## AIM OF THE EXERCISE
The line containing "Fig. 2 Comparison" marks the end; return exactly every line from the start of the records up to and including it, but no pictures.

## WORKING DATA

━━━

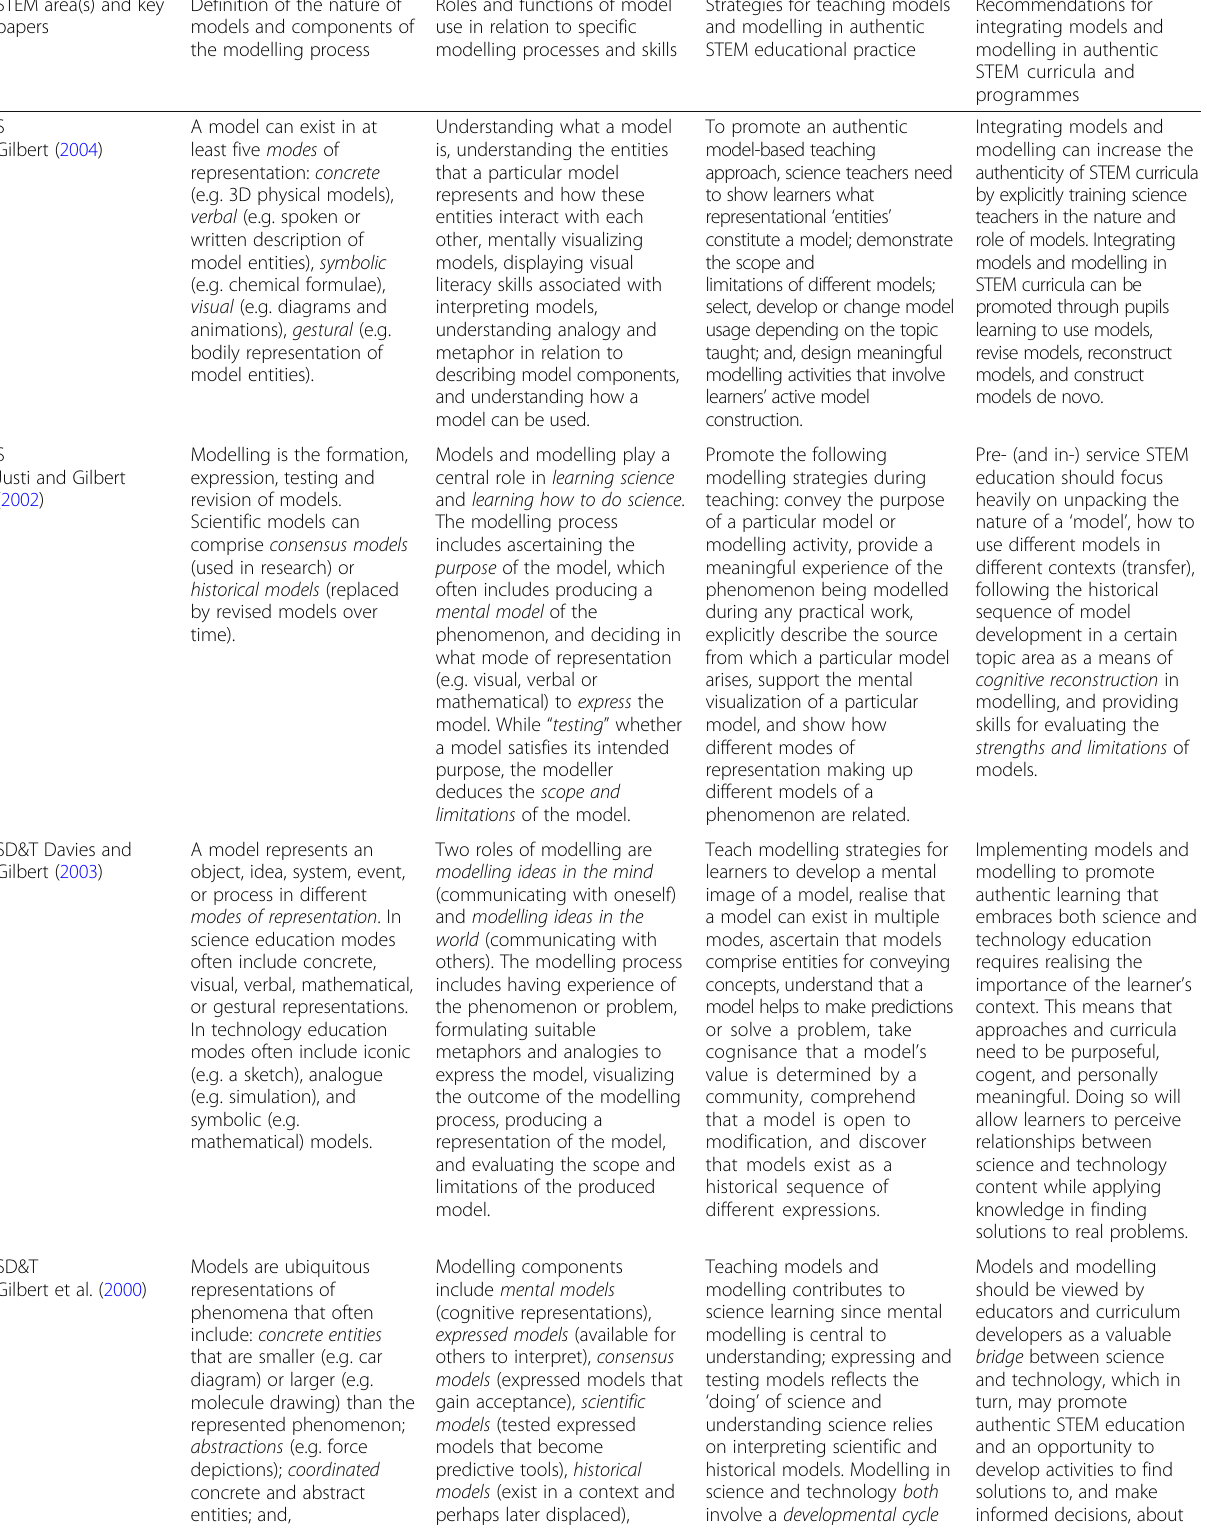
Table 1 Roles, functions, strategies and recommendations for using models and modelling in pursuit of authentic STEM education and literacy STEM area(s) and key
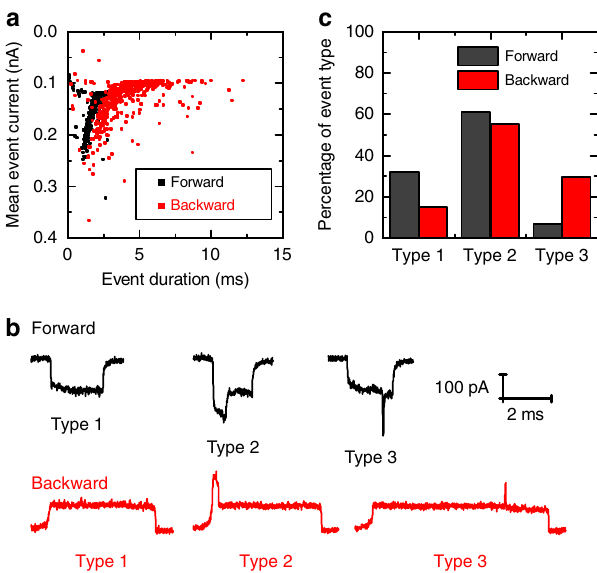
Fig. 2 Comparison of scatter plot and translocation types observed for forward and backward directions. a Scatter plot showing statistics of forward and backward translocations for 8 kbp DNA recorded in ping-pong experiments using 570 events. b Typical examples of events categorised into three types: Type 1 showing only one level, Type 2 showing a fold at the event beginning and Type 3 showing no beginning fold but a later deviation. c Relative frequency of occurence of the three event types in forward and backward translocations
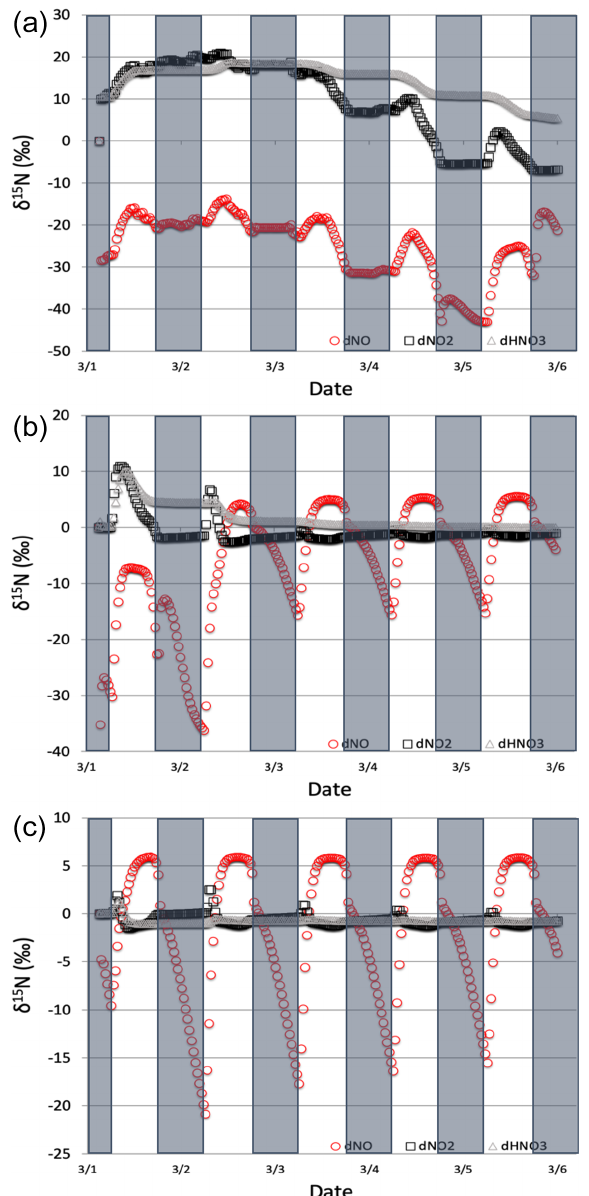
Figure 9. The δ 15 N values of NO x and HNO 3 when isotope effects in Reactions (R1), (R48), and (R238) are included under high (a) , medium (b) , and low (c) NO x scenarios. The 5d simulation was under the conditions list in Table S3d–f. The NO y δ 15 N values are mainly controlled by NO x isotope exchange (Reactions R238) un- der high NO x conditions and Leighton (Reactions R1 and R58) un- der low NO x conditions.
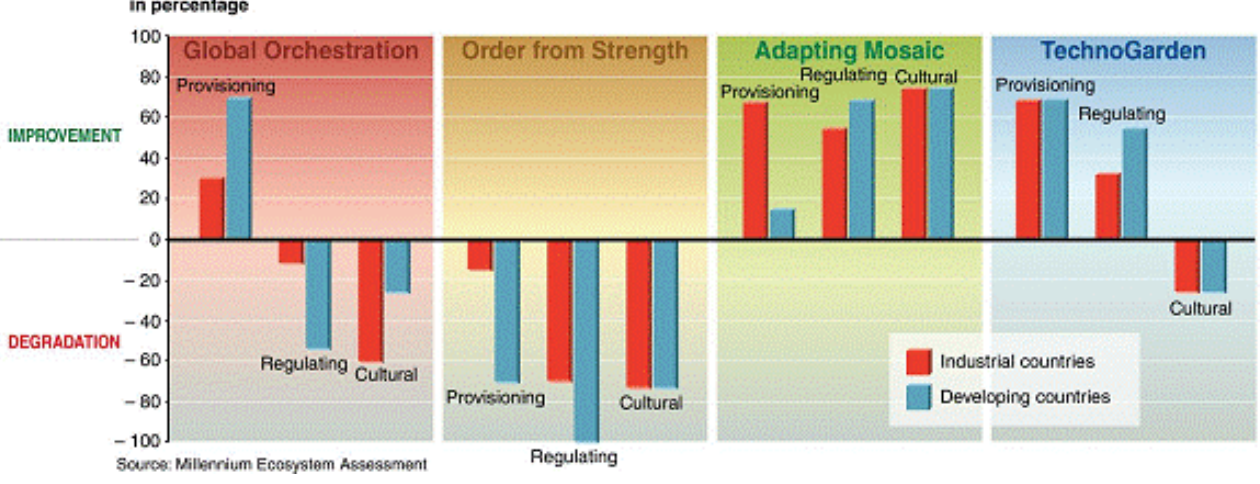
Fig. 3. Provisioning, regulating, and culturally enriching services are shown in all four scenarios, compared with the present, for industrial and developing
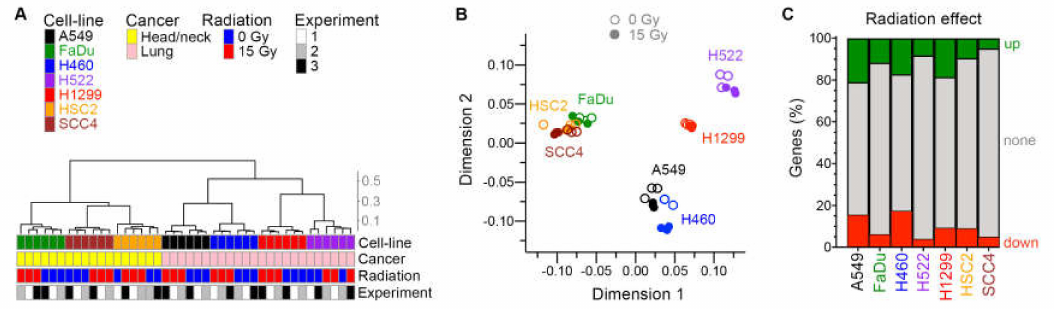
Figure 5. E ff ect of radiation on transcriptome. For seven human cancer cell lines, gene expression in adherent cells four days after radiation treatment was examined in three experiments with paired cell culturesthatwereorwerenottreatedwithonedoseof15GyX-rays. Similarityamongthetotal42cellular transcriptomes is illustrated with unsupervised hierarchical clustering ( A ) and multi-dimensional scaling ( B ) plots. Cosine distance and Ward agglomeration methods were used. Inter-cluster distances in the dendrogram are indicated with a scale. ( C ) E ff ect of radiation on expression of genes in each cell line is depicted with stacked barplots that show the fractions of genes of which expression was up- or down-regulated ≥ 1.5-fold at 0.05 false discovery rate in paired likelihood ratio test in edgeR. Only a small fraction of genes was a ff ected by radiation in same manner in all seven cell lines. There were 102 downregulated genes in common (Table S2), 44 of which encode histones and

━━━

## ANSWER SPACE
Table 1 Roles, functions, strategies and recommendations for using models and modelling in pursuit of authentic STEM education and literacy STEM area(s) and key
Fig. 2 Comparison of scatter plot and translocation types observed for forward and backward directions. a Scatter plot showing statistics of forward and backward translocations for 8 kbp DNA recorded in ping-pong experiments using 570 events. b Typical examples of events categorised into three types: Type 1 showing only one level, Type 2 showing a fold at the event beginning and Type 3 showing no beginning fold but a later deviation. c Relative frequency of occurence of the three event types in forward and backward translocations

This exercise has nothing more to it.